INSTRUCTION
Every line in the data below has to be repeated exactly; no picture belongs in the result.
=== Section Start ===
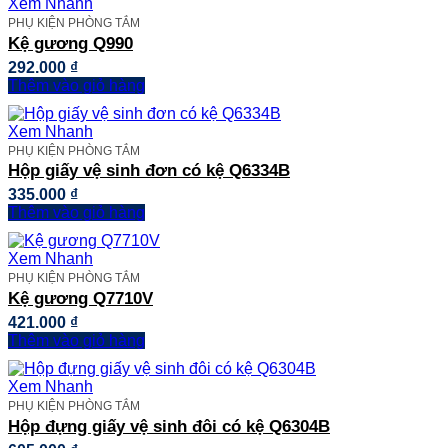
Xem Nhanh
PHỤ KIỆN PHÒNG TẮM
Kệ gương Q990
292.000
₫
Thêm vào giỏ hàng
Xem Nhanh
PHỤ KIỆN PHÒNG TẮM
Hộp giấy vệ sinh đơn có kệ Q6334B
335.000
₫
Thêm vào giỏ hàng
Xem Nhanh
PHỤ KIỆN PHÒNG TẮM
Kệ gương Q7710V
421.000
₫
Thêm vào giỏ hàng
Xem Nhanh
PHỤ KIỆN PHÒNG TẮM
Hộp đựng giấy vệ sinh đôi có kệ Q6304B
=== Section End ===
SOLVED EXERCISE
Xem Nhanh
PHỤ KIỆN PHÒNG TẮM
Kệ gương Q990
292.000
₫
Thêm vào giỏ hàng
Xem Nhanh
PHỤ KIỆN PHÒNG TẮM
Hộp giấy vệ sinh đơn có kệ Q6334B
335.000
₫
Thêm vào giỏ hàng
Xem Nhanh
PHỤ KIỆN PHÒNG TẮM
Kệ gương Q7710V
421.000
₫
Thêm vào giỏ hàng
Xem Nhanh
PHỤ KIỆN PHÒNG TẮM
Hộp đựng giấy vệ sinh đôi có kệ Q6304B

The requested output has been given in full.